With high denial rates in Jurisdiction A, it is likely the audits will expand.

Jurisdiction A’s recovery audit contractor (RAC), Performant Recovery, is conducting post-pay claims audits on parenteral nutrition and ventilators, according to the American Association for Homecare.

The affected states include Connecticut, Delaware, Massachusetts, Maryland, Maine, New Hampshire, New Jersey, New York, Pennsylvania, Rhode Island and Vermont, as well as District of Columbia.

“The review for both items will be complex, which means the RAC will be asking for medical records on randomly selected claims,” a statement from the association reads. “Any claims that have a ‘claim paid date’ over three years prior to the ADR date are not subject to this review.”

Where ventilators are concerned, the RAC’s website stated the audit risk arose because, “potential incorrect billing occurred when claims for ventilators were billed without an indication supporting the coverage and/or medical necessity guidelines outlined in the Medicare National Coverage Determinations Manual (NCD), §280.1, and the ‘Correct Coding and Coverage of Ventilators’ Joint DME MAC Publication, including when ventilator codes are incorrectly billed for CPAP- or bi-level PAP-only use.”
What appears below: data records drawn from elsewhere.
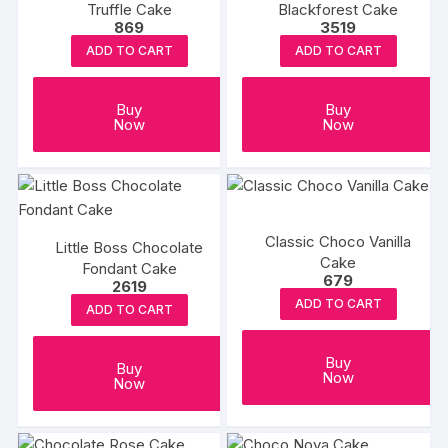
Truffle Cake
Blackforest Cake
869
3519
ADD TO CART
ADD TO CART
Buy
Buy
Now
Now
Classic Choco Vanilla
Little Boss Chocolate
Cake
Fondant Cake
679
2619
ADD TO CART
ADD TO CART
Buy
Buy
Now
Now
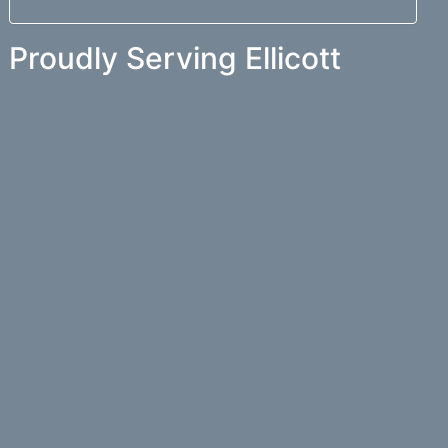
Proudly Serving Ellicott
It is likely that the audits will spread to other states, according to Wayne van Halem, president of audit consulting firm The van Halem Group, a division of VGM Group Inc.

“I think with the results being published in Jurisdiction A showing a 91 percent denial rate, we can expect this to expand — especially when the national RAC begins their work,” he said. “Since they are paid on a contingency and these products have such a high reimbursement, there’s quite an incentive there.”

Providers impacted by the audits must educate themselves on the proper patients that should be receiving ventilation, van Halem said. 

“The product categorization limits coverage for only the most severe patients,” he explained. “It all rests on a clear discussion in the medical record that, one, the underlying condition and, two, whatever evidence is appropriate for the condition to show that without ventilator support the patient is a real risk of death.”